TASK INSTRUCTIONS » Turn every line of the items below into one numbered list, skipping blank lines and leaving the pictures out.

-*-

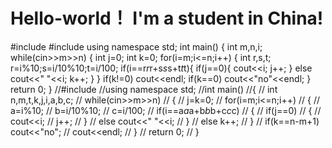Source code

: # Hello-world！ I'm a student in China!
#include<iostream>
#include<cmath>
using namespace std;
int main()
{
    int m,n,i;
    while(cin>>m>>n)
    {
        int j=0;
        int k=0;
    	for(i=m;i<=n;i++)
    	{
            int r,s,t;
            r=i%10;s=i/10%10;t=i/100;
    		if(i==r*r*r+s*s*s+t*t*t){
                if(j==0){
                    cout<<i;
                    j++;
                }
                else
                cout<<" "<<i;
                k++;
    		}
    	}
        if(k!=0)
            cout<<endl;
          if(k==0)
		cout<<"no"<<endl;
    }
    return 0;
}
//#include<iostream>
//using namespace std;
//int main()
//{
//	int n,m,t,k,j,i,a,b,c;
//	while(cin>>m>>n)
//	{
//		j=k=0;
//		for(i=m;i<=n;i++)
//		{
//			a=i%10;
//			b=i/10%10;
//			c=i/100;
//			if(i==a*a*a+b*b*b+c*c*c)
//			{
//				if(j==0)
//				{
//					cout<<i;
//					j++;
//				}
//				else cout<<" "<<i;
//			}
//			else k++;
//		}
//		if(k==n-m+1) cout<<"no";
//		cout<<endl;
//	}
//	return 0;
// }
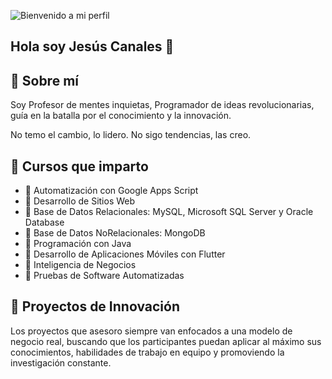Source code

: ![Bienvenido a mi perfil](https://i.postimg.cc/G2fn3Q7c/banner.jpg)

## Hola soy Jesús Canales 👋

## 🚀 Sobre mí
Soy Profesor de mentes inquietas, Programador de ideas revolucionarias, guía en la batalla por el conocimiento y la innovación.

No temo el cambio, lo lidero. No sigo tendencias, las creo.

## 📌 Cursos que imparto
- 🔹 Automatización con Google Apps Script
- 🔹 Desarrollo de Sitios Web
- 🔹 Base de Datos Relacionales: MySQL, Microsoft SQL Server y Oracle Database
- 🔹 Base de Datos NoRelacionales: MongoDB
- 🔹 Programación con Java
- 🔹 Desarrollo de Aplicaciones Móviles con Flutter
- 🔹 Inteligencia de Negocios
- 🔹 Pruebas de Software Automatizadas

## 🎯 Proyectos de Innovación
Los proyectos que asesoro siempre van enfocados a una modelo de negocio real, buscando que los participantes puedan aplicar al máximo sus conocimientos, habilidades de trabajo en equipo y promoviendo la investigación constante.


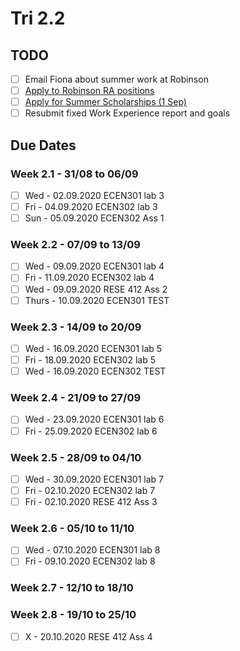 # Tri 2.2

## TODO

- [ ] Email Fiona about summer work at Robinson
- [ ] [Apply to Robinson RA positions](https://careerhub.vuw.ac.nz/students/jobs/detail/2193926)
- [ ] [Apply for Summer Scholarships (1$^{\mathrm{}}$ Sep)](https://www.wgtn.ac.nz/scholarships/types-of-scholarships/summer-research)
- [ ] Resubmit fixed Work Experience report and goals

## Due Dates


### Week 2.1 - 31/08 to 06/09

- [ ] Wed - 02.09.2020 ECEN301 lab 3
- [ ] Fri - 04.09.2020 ECEN302 lab 3
- [ ] Sun - 05.09.2020 ECEN302 Ass 1

### Week 2.2 - 07/09 to 13/09

- [ ] Wed - 09.09.2020 ECEN301 lab 4
- [ ] Fri - 11.09.2020 ECEN302 lab 4
- [ ] Wed - 09.09.2020 RESE 412 Ass 2
- [ ] Thurs - 10.09.2020 ECEN301 TEST

### Week 2.3 - 14/09 to 20/09

- [ ] Wed - 16.09.2020 ECEN301 lab 5
- [ ] Fri - 18.09.2020 ECEN302 lab 5
- [ ] Wed - 16.09.2020 ECEN302 TEST

### Week 2.4 - 21/09 to 27/09

- [ ] Wed - 23.09.2020 ECEN301 lab 6
- [ ] Fri - 25.09.2020 ECEN302 lab 6

### Week 2.5 - 28/09 to 04/10

- [ ] Wed - 30.09.2020 ECEN301 lab 7
- [ ] Fri - 02.10.2020 ECEN302 lab 7
- [ ] Fri - 02.10.2020 RESE 412 Ass 3

### Week 2.6 - 05/10 to 11/10

- [ ] Wed - 07.10.2020 ECEN301 lab 8
- [ ] Fri - 09.10.2020 ECEN302 lab 8

### Week 2.7 - 12/10 to 18/10

### Week 2.8 - 19/10 to 25/10

- [ ] X - 20.10.2020 RESE 412 Ass 4
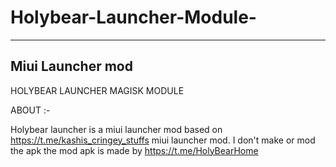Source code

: # Holybear-Launcher-Module-
------------------
Miui Launcher mod 
------------------
HOLYBEAR LAUNCHER MAGISK MODULE

ABOUT :-

Holybear launcher is a miui launcher mod based on https://t.me/kashis_cringey_stuffs miui launcher mod.
I don't make or mod the apk the mod apk is made by https://t.me/HolyBearHome
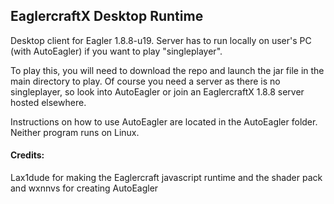 ## EaglercraftX Desktop Runtime
Desktop client for Eagler 1.8.8-u19. Server has to run locally on user's PC (with AutoEagler) if you want to play "singleplayer".

To play this, you will need to download the repo and launch the jar file in the main directory to play. Of course you need a server as there is no singleplayer, so look into AutoEagler or join an EaglercraftX 1.8.8 server hosted elsewhere.

Instructions on how to use AutoEagler are located in the AutoEagler folder. Neither program runs on Linux.

#### Credits:
Lax1dude for making the Eaglercraft javascript runtime and the shader pack
and wxnnvs for creating AutoEagler
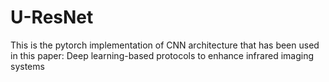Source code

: # U-ResNet
This is the pytorch implementation of CNN architecture that has been used in this paper:
Deep learning-based protocols to enhance infrared imaging systems
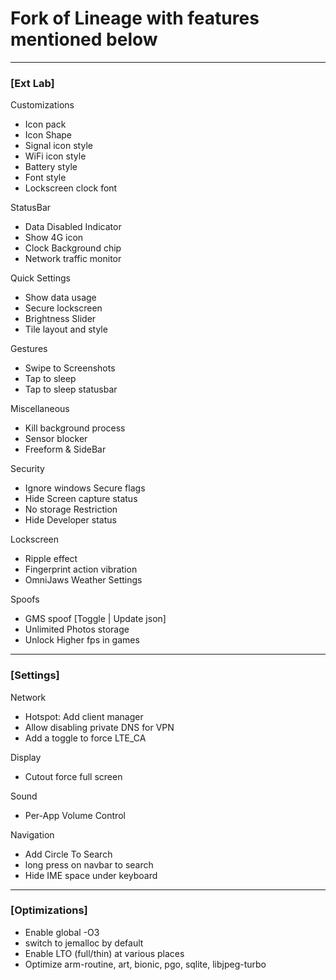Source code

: # Fork of Lineage with features mentioned below

---
### [Ext Lab]
Customizations
- Icon pack
- Icon Shape
- Signal icon style
- WiFi icon style
- Battery style
- Font style
- Lockscreen clock font

StatusBar
- Data Disabled Indicator
- Show 4G icon 
- Clock Background chip
- Network traffic monitor

Quick Settings
- Show data usage
- Secure lockscreen
- Brightness Slider
- Tile layout and style 

Gestures
- Swipe to Screenshots
- Tap to sleep
- Tap to sleep statusbar

Miscellaneous 
- Kill background process
- Sensor blocker 
- Freeform & SideBar

Security
- Ignore windows Secure flags
- Hide Screen capture status
- No storage Restriction
- Hide Developer status

Lockscreen
- Ripple effect
- Fingerprint action vibration
- OmniJaws Weather Settings

Spoofs
- GMS spoof [Toggle | Update json]
- Unlimited Photos storage
- Unlock Higher fps in games

---
### [Settings]
Network
- Hotspot: Add client manager
- Allow disabling private DNS for VPN
- Add a toggle to force LTE_CA

Display
- Cutout force full screen

Sound
- Per-App Volume Control

Navigation
- Add Circle To Search
- long press on navbar to search
- Hide IME space under keyboard

---
### [Optimizations]
- Enable global -O3
- switch to jemalloc by default
- Enable LTO (full/thin) at various places 
- Optimize arm-routine, art, bionic, pgo, sqlite, libjpeg-turbo
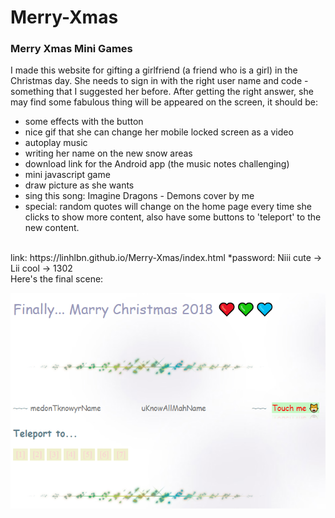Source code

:# Merry-Xmas

### Merry Xmas Mini Games

I made this website for gifting a girlfriend (a friend who is a girl) in the Christmas day.
She needs to sign in with the right user name and code - something that I suggested her before. After getting the right answer, she may find some fabulous thing will be appeared on the screen, it should be: 
* some effects with the button
* nice gif that she can change her mobile locked screen as a video
* autoplay music
* writing her name on the new snow areas 
* download link for the Android app (the music notes challenging) 
* mini javascript game 
* draw picture as she wants
* sing this song: Imagine Dragons - Demons cover by me
* special: random quotes will change on the home page every time she clicks to show more content, also have some buttons to 'teleport' to the new content.
<br>
link: https://linhlbn.github.io/Merry-Xmas/index.html
*password: Niii cute -> Lii cool -> 1302
<br>
Here's the final scene:

![Final scene](https://github.com/linhlbn/Merry-Xmas/blob/master/finalScene.png)


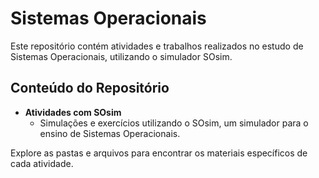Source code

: # Sistemas Operacionais

Este repositório contém atividades e trabalhos realizados no estudo de Sistemas Operacionais, utilizando o simulador SOsim.

## Conteúdo do Repositório

- **Atividades com SOsim**
  - Simulações e exercícios utilizando o SOsim, um simulador para o ensino de Sistemas Operacionais.

Explore as pastas e arquivos para encontrar os materiais específicos de cada atividade.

-*-

RESPONSE FOR THIS EXERCISE »
1. Source code
2. : # Hello-world！ I'm a student in China!
3. #include<iostream>
4. #include<cmath>
5. using namespace std;
6. int main()
7. {
8.     int m,n,i;
9.     while(cin>>m>>n)
10.     {
11.         int j=0;
12.         int k=0;
13.     	for(i=m;i<=n;i++)
14.     	{
15.             int r,s,t;
16.             r=i%10;s=i/10%10;t=i/100;
17.     		if(i==r*r*r+s*s*s+t*t*t){
18.                 if(j==0){
19.                     cout<<i;
20.                     j++;
21.                 }
22.                 else
23.                 cout<<" "<<i;
24.                 k++;
25.     		}
26.     	}
27.         if(k!=0)
28.             cout<<endl;
29.           if(k==0)
30. 		cout<<"no"<<endl;
31.     }
32.     return 0;
33. }
34. //#include<iostream>
35. //using namespace std;
36. //int main()
37. //{
38. //	int n,m,t,k,j,i,a,b,c;
39. //	while(cin>>m>>n)
40. //	{
41. //		j=k=0;
42. //		for(i=m;i<=n;i++)
43. //		{
44. //			a=i%10;
45. //			b=i/10%10;
46. //			c=i/100;
47. //			if(i==a*a*a+b*b*b+c*c*c)
48. //			{
49. //				if(j==0)
50. //				{
51. //					cout<<i;
52. //					j++;
53. //				}
54. //				else cout<<" "<<i;
55. //			}
56. //			else k++;
57. //		}
58. //		if(k==n-m+1) cout<<"no";
59. //		cout<<endl;
60. //	}
61. //	return 0;
62. // }
63. Source code
64. : ![Bienvenido a mi perfil](https://i.postimg.cc/G2fn3Q7c/banner.jpg)
65. ## Hola soy Jesús Canales 👋
66. ## 🚀 Sobre mí
67. Soy Profesor de mentes inquietas, Programador de ideas revolucionarias, guía en la batalla por el conocimiento y la innovación.
68. No temo el cambio, lo lidero. No sigo tendencias, las creo.
69. ## 📌 Cursos que imparto
70. - 🔹 Automatización con Google Apps Script
71. - 🔹 Desarrollo de Sitios Web
72. - 🔹 Base de Datos Relacionales: MySQL, Microsoft SQL Server y Oracle Database
73. - 🔹 Base de Datos NoRelacionales: MongoDB
74. - 🔹 Programación con Java
75. - 🔹 Desarrollo de Aplicaciones Móviles con Flutter
76. - 🔹 Inteligencia de Negocios
77. - 🔹 Pruebas de Software Automatizadas
78. ## 🎯 Proyectos de Innovación
79. Los proyectos que asesoro siempre van enfocados a una modelo de negocio real, buscando que los participantes puedan aplicar al máximo sus conocimientos, habilidades de trabajo en equipo y promoviendo la investigación constante.
80.  # Tri 2.2
81. ## TODO
82. - [ ] Email Fiona about summer work at Robinson
83. - [ ] [Apply to Robinson RA positions](https://careerhub.vuw.ac.nz/students/jobs/detail/2193926)
84. - [ ] [Apply for Summer Scholarships (1$^{\mathrm{}}$ Sep)](https://www.wgtn.ac.nz/scholarships/types-of-scholarships/summer-research)
85. - [ ] Resubmit fixed Work Experience report and goals
86. ## Due Dates
87. ### Week 2.1 - 31/08 to 06/09
88. - [ ] Wed - 02.09.2020 ECEN301 lab 3
89. - [ ] Fri - 04.09.2020 ECEN302 lab 3
90. - [ ] Sun - 05.09.2020 ECEN302 Ass 1
91. ### Week 2.2 - 07/09 to 13/09
92. - [ ] Wed - 09.09.2020 ECEN301 lab 4
93. - [ ] Fri - 11.09.2020 ECEN302 lab 4
94. - [ ] Wed - 09.09.2020 RESE 412 Ass 2
95. - [ ] Thurs - 10.09.2020 ECEN301 TEST
96. ### Week 2.3 - 14/09 to 20/09
97. - [ ] Wed - 16.09.2020 ECEN301 lab 5
98. - [ ] Fri - 18.09.2020 ECEN302 lab 5
99. - [ ] Wed - 16.09.2020 ECEN302 TEST
100. ### Week 2.4 - 21/09 to 27/09
101. - [ ] Wed - 23.09.2020 ECEN301 lab 6
102. - [ ] Fri - 25.09.2020 ECEN302 lab 6
103. ### Week 2.5 - 28/09 to 04/10
104. - [ ] Wed - 30.09.2020 ECEN301 lab 7
105. - [ ] Fri - 02.10.2020 ECEN302 lab 7
106. - [ ] Fri - 02.10.2020 RESE 412 Ass 3
107. ### Week 2.6 - 05/10 to 11/10
108. - [ ] Wed - 07.10.2020 ECEN301 lab 8
109. - [ ] Fri - 09.10.2020 ECEN302 lab 8
110. ### Week 2.7 - 12/10 to 18/10
111. ### Week 2.8 - 19/10 to 25/10
112. - [ ] X - 20.10.2020 RESE 412 Ass 4
113. Source code
114. : # Holybear-Launcher-Module-
115. ------------------
116. Miui Launcher mod 
117. ------------------
118. HOLYBEAR LAUNCHER MAGISK MODULE
119. ABOUT :-
120. Holybear launcher is a miui launcher mod based on https://t.me/kashis_cringey_stuffs miui launcher mod.
121. I don't make or mod the apk the mod apk is made by https://t.me/HolyBearHome
122.  ## EaglercraftX Desktop Runtime
123. Desktop client for Eagler 1.8.8-u19. Server has to run locally on user's PC (with AutoEagler) if you want to play "singleplayer".
124. To play this, you will need to download the repo and launch the jar file in the main directory to play. Of course you need a server as there is no singleplayer, so look into AutoEagler or join an EaglercraftX 1.8.8 server hosted elsewhere.
125. Instructions on how to use AutoEagler are located in the AutoEagler folder. Neither program runs on Linux.
126. #### Credits:
127. Lax1dude for making the Eaglercraft javascript runtime and the shader pack
128. and wxnnvs for creating AutoEagler
129. Source code
130. : # U-ResNet
131. This is the pytorch implementation of CNN architecture that has been used in this paper:
132. Deep learning-based protocols to enhance infrared imaging systems
133. Source code
134. : # Fork of Lineage with features mentioned below
135. ---
136. ### [Ext Lab]
137. Customizations
138. - Icon pack
139. - Icon Shape
140. - Signal icon style
141. - WiFi icon style
142. - Battery style
143. - Font style
144. - Lockscreen clock font
145. StatusBar
146. - Data Disabled Indicator
147. - Show 4G icon 
148. - Clock Background chip
149. - Network traffic monitor
150. Quick Settings
151. - Show data usage
152. - Secure lockscreen
153. - Brightness Slider
154. - Tile layout and style 
155. Gestures
156. - Swipe to Screenshots
157. - Tap to sleep
158. - Tap to sleep statusbar
159. Miscellaneous 
160. - Kill background process
161. - Sensor blocker 
162. - Freeform & SideBar
163. Security
164. - Ignore windows Secure flags
165. - Hide Screen capture status
166. - No storage Restriction
167. - Hide Developer status
168. Lockscreen
169. - Ripple effect
170. - Fingerprint action vibration
171. - OmniJaws Weather Settings
172. Spoofs
173. - GMS spoof [Toggle | Update json]
174. - Unlimited Photos storage
175. - Unlock Higher fps in games
176. ---
177. ### [Settings]
178. Network
179. - Hotspot: Add client manager
180. - Allow disabling private DNS for VPN
181. - Add a toggle to force LTE_CA
182. Display
183. - Cutout force full screen
184. Sound
185. - Per-App Volume Control
186. Navigation
187. - Add Circle To Search
188. - long press on navbar to search
189. - Hide IME space under keyboard
190. ---
191. ### [Optimizations]
192. - Enable global -O3
193. - switch to jemalloc by default
194. - Enable LTO (full/thin) at various places 
195. - Optimize arm-routine, art, bionic, pgo, sqlite, libjpeg-turbo
196. Source code
197. :# Merry-Xmas
198. ### Merry Xmas Mini Games
199. I made this website for gifting a girlfriend (a friend who is a girl) in the Christmas day.
200. She needs to sign in with the right user name and code - something that I suggested her before. After getting the right answer, she may find some fabulous thing will be appeared on the screen, it should be: 
201. * some effects with the button
202. * nice gif that she can change her mobile locked screen as a video
203. * autoplay music
204. * writing her name on the new snow areas 
205. * download link for the Android app (the music notes challenging) 
206. * mini javascript game 
207. * draw picture as she wants
208. * sing this song: Imagine Dragons - Demons cover by me
209. * special: random quotes will change on the home page every time she clicks to show more content, also have some buttons to 'teleport' to the new content.
210. <br>
211. link: https://linhlbn.github.io/Merry-Xmas/index.html
212. *password: Niii cute -> Lii cool -> 1302
213. <br>
214. Here's the final scene:
215. ![Final scene](https://github.com/linhlbn/Merry-Xmas/blob/master/finalScene.png)
216. Source code
217. : # Sistemas Operacionais
218. Este repositório contém atividades e trabalhos realizados no estudo de Sistemas Operacionais, utilizando o simulador SOsim.
219. ## Conteúdo do Repositório
220. - **Atividades com SOsim**
221.   - Simulações e exercícios utilizando o SOsim, um simulador para o ensino de Sistemas Operacionais.
222. Explore as pastas e arquivos para encontrar os materiais específicos de cada atividade.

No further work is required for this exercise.